Study text:

A cascade effect is an inevitable and sometimes unforeseen chain of events due to an act affecting a system. If there is a possibility that the cascade effect will have a negative impact on the system, it is possible to analyze the effects with a consequence / impact analysis. Cascade effects are commonly visualised in tree structures, also called event trees.

In aeronautics
Cascade effects seen in the perspective of space travelling are theoretical possibilities that "space junk" or a satellite destroyed by a meteor will send debris throughout the orbits of most telecommunication satellites destroying them in the process and subsequently sending that debris into all possible orbits, destroying everything in orbit around the Earth, known as the Kessler syndrome. It is theorized that if this occurs, space flight beyond Earth will become very difficult if not impossible.

In medicine

In biology, according to Mold and Stein, the term cascade refers to "a process that, once started, proceeds stepwise to its full, seemingly inevitable, conclusion". The main cause of a cascade of injury in medicine is by misdiagnosis and medical error. These result in iatrogenic injury and from medical error flows a cascade of effects and results often including pain, disability, loss of job, poverty and homelessness which obviously cause mental health problems and may cause death. In medicine, a cascade effect may also refer to a chain of events initiated by an unnecessary test, an unexpected result, or patient or physician anxiety, which results in ill-advised tests or treatments that may cause harm to patients as the results are pursued.  An example would be ordering a full body CT scan without a clear reason, finding an incidentaloma and undergoing a debilitating surgery to remove it, despite the fact that the condition was asymptomatic and possibly benign.

Extracted records:
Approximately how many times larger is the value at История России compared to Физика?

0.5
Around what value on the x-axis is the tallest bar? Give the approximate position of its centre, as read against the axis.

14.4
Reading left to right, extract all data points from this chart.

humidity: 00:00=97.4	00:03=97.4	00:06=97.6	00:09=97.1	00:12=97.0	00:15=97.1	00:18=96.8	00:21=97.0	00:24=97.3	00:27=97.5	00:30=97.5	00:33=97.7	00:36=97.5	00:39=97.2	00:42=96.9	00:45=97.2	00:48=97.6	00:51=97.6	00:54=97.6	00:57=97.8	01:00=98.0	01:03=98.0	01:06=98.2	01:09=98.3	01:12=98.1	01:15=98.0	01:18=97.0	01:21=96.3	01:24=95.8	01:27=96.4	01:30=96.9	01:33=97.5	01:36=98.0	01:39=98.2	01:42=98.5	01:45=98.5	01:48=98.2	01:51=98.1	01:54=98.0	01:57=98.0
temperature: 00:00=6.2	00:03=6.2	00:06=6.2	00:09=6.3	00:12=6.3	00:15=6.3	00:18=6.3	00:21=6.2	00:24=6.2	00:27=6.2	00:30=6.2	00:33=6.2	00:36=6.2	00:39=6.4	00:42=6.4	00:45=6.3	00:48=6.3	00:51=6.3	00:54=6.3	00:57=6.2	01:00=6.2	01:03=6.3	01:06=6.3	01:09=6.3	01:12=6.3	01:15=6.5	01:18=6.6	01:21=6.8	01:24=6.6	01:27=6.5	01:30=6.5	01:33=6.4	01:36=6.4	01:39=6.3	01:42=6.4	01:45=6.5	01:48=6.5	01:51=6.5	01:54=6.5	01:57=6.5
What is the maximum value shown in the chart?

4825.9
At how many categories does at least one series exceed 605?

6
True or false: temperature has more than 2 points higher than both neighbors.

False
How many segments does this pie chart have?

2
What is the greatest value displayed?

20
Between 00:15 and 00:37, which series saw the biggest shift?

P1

What you will do:
[a] Answer these questions about the text on cascade effects, one line each:
(i) In what are cascade effects commonly visualized?
(ii) What name is given to the scenario in which debris destroys everything in orbit around the Earth?
(iii) What is the main cause of a cascade of injury in medicine?
[b] Update the text on cascade effects, everything from "A cascade effect is" down to "called event trees.", replacing "tree structures" with "branching diagrams".
The records were drawn from a separate source.

List of solutions:
[a]
(i) Tree structures, also called event trees
(ii) The Kessler syndrome
(iii) Misdiagnosis and medical error

[b]
A cascade effect is an inevitable and sometimes unforeseen chain of events due to an act affecting a system. If there is a possibility that the cascade effect will have a negative impact on the system, it is possible to analyze the effects with a consequence / impact analysis. Cascade effects are commonly visualised in branching diagrams, also called event trees.